The system will come as a shock to your own… you’ll be astounded at how inefficient prisons are, how much stuff gets thrown over the fence and how preventable it is, how little support is given to illiterate people and drug users when this would quite obviously reduce the likelihood of them reoffending, how many people are serving such small sentences for crimes against people and how others are serving huge ones for crimes against capital, how many reformed offenders are rotting away on indeterminate sentences five years past their release date, and how bitties smoke teabags wrapped in bible pages when they’ve run out of cigarettes.

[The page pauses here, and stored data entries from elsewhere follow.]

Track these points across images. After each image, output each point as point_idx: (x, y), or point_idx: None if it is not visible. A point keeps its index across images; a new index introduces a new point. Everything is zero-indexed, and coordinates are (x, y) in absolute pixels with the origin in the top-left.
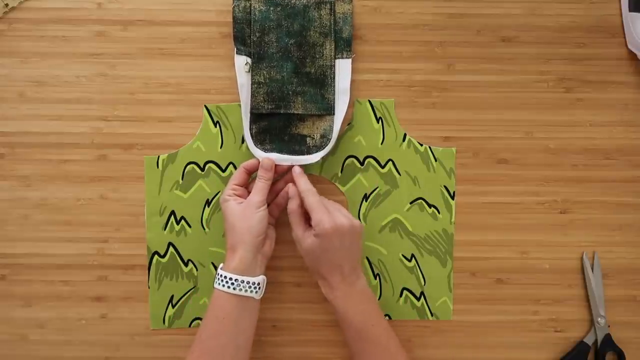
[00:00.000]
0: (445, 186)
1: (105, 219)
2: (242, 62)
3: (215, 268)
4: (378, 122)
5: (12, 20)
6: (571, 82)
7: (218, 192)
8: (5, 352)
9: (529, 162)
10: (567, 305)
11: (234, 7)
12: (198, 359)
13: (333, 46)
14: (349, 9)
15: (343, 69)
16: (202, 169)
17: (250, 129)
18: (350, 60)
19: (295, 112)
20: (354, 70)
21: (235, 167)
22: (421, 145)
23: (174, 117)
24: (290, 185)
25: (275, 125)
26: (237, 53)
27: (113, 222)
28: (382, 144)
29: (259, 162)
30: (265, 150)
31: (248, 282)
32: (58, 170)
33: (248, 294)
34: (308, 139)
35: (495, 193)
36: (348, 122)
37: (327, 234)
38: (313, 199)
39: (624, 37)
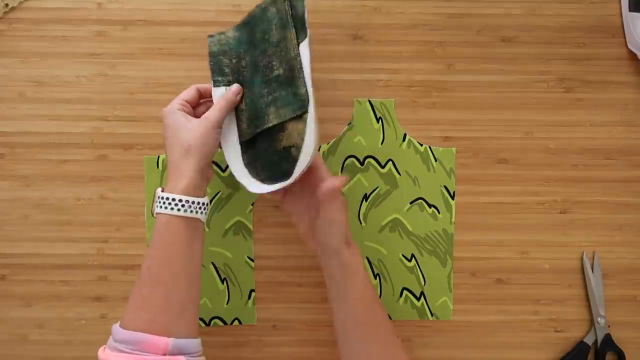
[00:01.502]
0: (445, 186)
1: (105, 219)
2: (219, 94)
3: (216, 268)
4: (378, 122)
5: (12, 20)
6: (571, 82)
7: (218, 192)
8: (5, 352)
9: (529, 162)
10: (567, 305)
11: (210, 43)
12: (151, 294)
13: (294, 32)
14: None
15: (304, 53)
16: None
17: (243, 160)
18: (307, 39)
19: (270, 124)
20: (353, 70)
21: None
22: (421, 145)
23: None
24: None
25: (262, 147)
26: (214, 85)
27: (113, 222)
28: (382, 144)
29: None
30: (262, 181)
31: (197, 203)
32: (58, 170)
33: (197, 215)
34: (292, 149)
35: (495, 193)
36: (348, 122)
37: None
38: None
39: (624, 37)
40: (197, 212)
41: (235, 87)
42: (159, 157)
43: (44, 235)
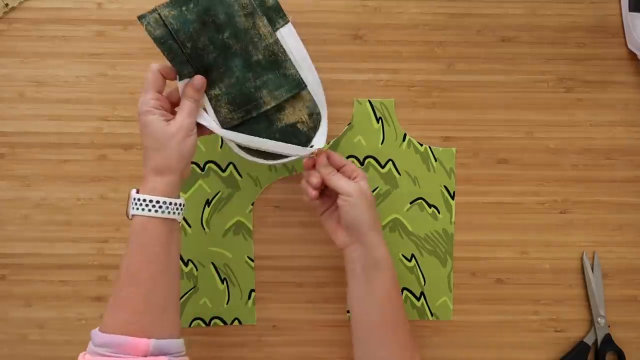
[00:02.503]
0: (445, 186)
1: (105, 219)
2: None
3: (216, 268)
4: (378, 122)
5: (12, 20)
6: (571, 82)
7: (218, 192)
8: (5, 352)
9: (529, 162)
10: (567, 305)
11: (145, 26)
12: (129, 295)
13: (266, 21)
14: None
15: (288, 37)
16: (202, 169)
17: (239, 145)
18: (290, 24)
19: (268, 107)
20: (353, 70)
21: (235, 168)
22: (421, 145)
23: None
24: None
25: (258, 129)
26: (179, 79)
27: (113, 222)
28: (382, 144)
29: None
30: (266, 159)
31: (175, 204)
32: (58, 170)
33: (174, 216)
34: (299, 124)
35: (495, 193)
36: (348, 122)
37: (362, 193)
38: (337, 176)
39: (624, 37)
40: (173, 212)
41: (198, 80)
42: None
43: (44, 235)
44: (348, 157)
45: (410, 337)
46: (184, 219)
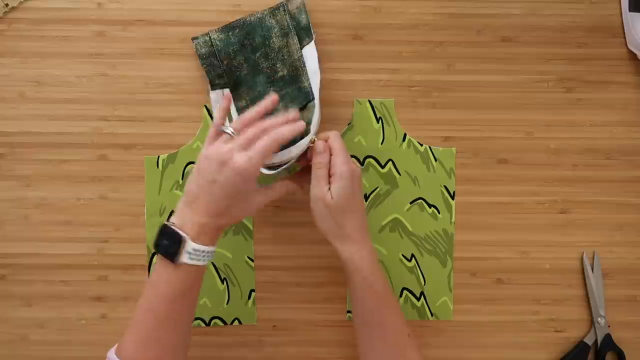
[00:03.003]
0: (445, 186)
1: (105, 219)
2: (217, 97)
3: (216, 268)
4: (378, 122)
5: (12, 20)
6: (571, 82)
7: None
8: (5, 352)
9: (529, 162)
10: (567, 305)
11: (195, 45)
12: (166, 335)
13: (296, 39)
14: (300, 1)
15: (309, 53)
16: None
17: None
18: (312, 43)
19: None
20: (353, 70)
21: None
22: (421, 145)
23: (174, 117)
24: (319, 142)
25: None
26: (211, 89)
27: (113, 222)
28: (382, 144)
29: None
30: (267, 168)
31: (211, 252)
32: (58, 170)
33: (207, 262)
34: (297, 137)
35: (495, 193)
36: (348, 122)
37: (354, 175)
38: (341, 142)
39: (624, 37)
40: (209, 259)
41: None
42: (159, 157)
43: (44, 235)
44: None
45: (401, 335)
46: None
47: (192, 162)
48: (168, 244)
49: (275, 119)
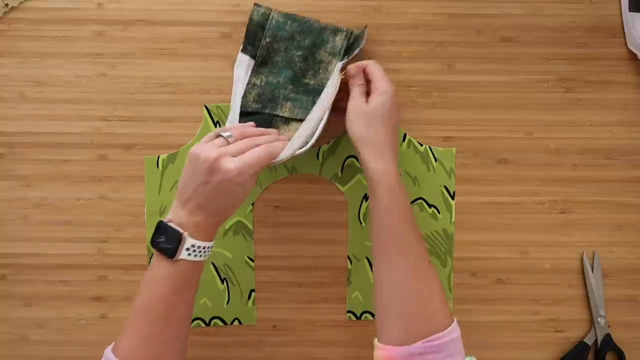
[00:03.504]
0: (445, 186)
1: (105, 219)
2: (244, 61)
3: (216, 268)
4: None
5: (12, 20)
6: (571, 82)
7: None
8: (5, 352)
9: (529, 162)
10: (567, 305)
11: (253, 10)
12: (161, 331)
13: (339, 62)
14: (362, 34)
15: (334, 72)
16: None
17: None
18: (342, 62)
19: (281, 114)
20: None
21: None
22: (421, 145)
23: (174, 117)
24: (350, 66)
25: (259, 125)
26: (242, 51)
27: (113, 222)
28: None
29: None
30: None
31: (209, 248)
32: (58, 170)
33: (205, 258)
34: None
35: (495, 193)
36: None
37: (393, 92)
38: (378, 65)
39: (624, 37)
40: (207, 255)
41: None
42: (159, 157)
43: (44, 235)
44: (348, 157)
45: (421, 260)
46: None
47: None
48: (166, 240)
49: (270, 136)
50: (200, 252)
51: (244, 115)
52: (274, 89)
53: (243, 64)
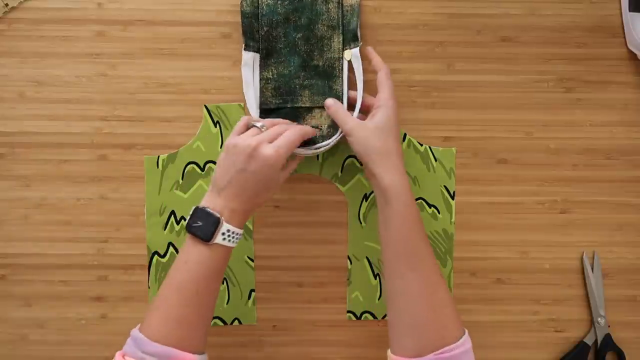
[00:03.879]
0: (445, 186)
1: (105, 219)
2: (249, 58)
3: None
4: None
5: (12, 20)
6: (571, 82)
7: None
8: (5, 352)
9: (529, 162)
10: (567, 305)
11: (242, 1)
12: (192, 313)
13: (341, 39)
14: (356, 1)
15: (355, 60)
16: (202, 169)
17: None
18: (358, 48)
19: (303, 105)
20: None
21: None
22: (421, 145)
23: (174, 117)
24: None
25: (284, 119)
26: (245, 49)
27: (113, 222)
28: None
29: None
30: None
31: (240, 234)
32: (58, 170)
33: (236, 245)
34: (316, 130)
35: (495, 193)
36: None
37: (394, 101)
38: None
39: (624, 37)
40: (238, 241)
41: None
42: (159, 157)
43: (44, 235)
44: (348, 157)
45: (433, 273)
46: (184, 218)
47: (192, 162)
48: (203, 224)
49: (298, 125)
50: (233, 237)
51: (267, 112)
52: (288, 80)
53: (249, 62)
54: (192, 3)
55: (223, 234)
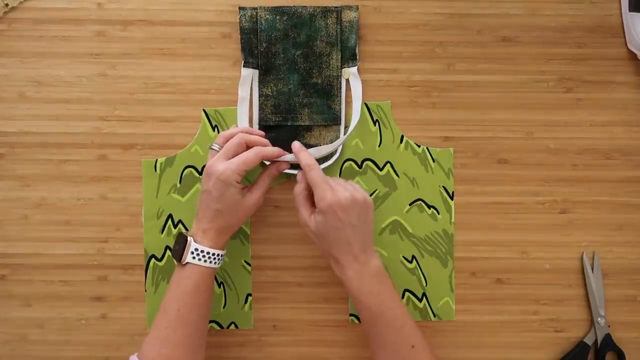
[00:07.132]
0: (443, 186)
1: (105, 219)
2: (248, 75)
3: None
4: (375, 125)
5: (12, 20)
6: (571, 82)
7: None
8: (5, 352)
9: (529, 162)
10: (567, 305)
11: (240, 16)
12: (175, 332)
13: (339, 56)
14: (355, 17)
15: (353, 79)
16: (200, 173)
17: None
18: (356, 69)
19: (302, 123)
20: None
21: None
22: (419, 146)
23: (174, 117)
24: (299, 171)
25: (283, 136)
26: (244, 66)
27: (113, 222)
28: (379, 146)
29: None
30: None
31: (222, 256)
32: (58, 170)
33: (219, 265)
34: (313, 149)
35: (495, 193)
36: (345, 126)
37: (330, 209)
38: (315, 173)
39: (624, 37)
40: (220, 262)
41: (285, 166)
42: (156, 160)
43: (44, 235)
44: (346, 160)
45: (402, 349)
46: (182, 222)
47: (190, 166)
48: (179, 247)
49: (260, 138)
50: (207, 256)
51: (266, 129)
52: (287, 97)
53: (247, 79)
54: (192, 3)
55: (192, 252)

That leads me nicely on to cigarettes: as there is no money behind bars, prison is basically run on an economy of tobacco, and sometimes tins of tuna. A haircut will set you back two tins of tuna, getting a kitchen guy to get you some black pepper or having your cell repainted by the wing painter or a spliff of hash will set you back a half ounce of burn, one of those horrible match stick jewellery box things might set you back two ounces, and so on. Even if you don’t smoke it’s worth having some tobacco stashed away so you can buy something if you need it.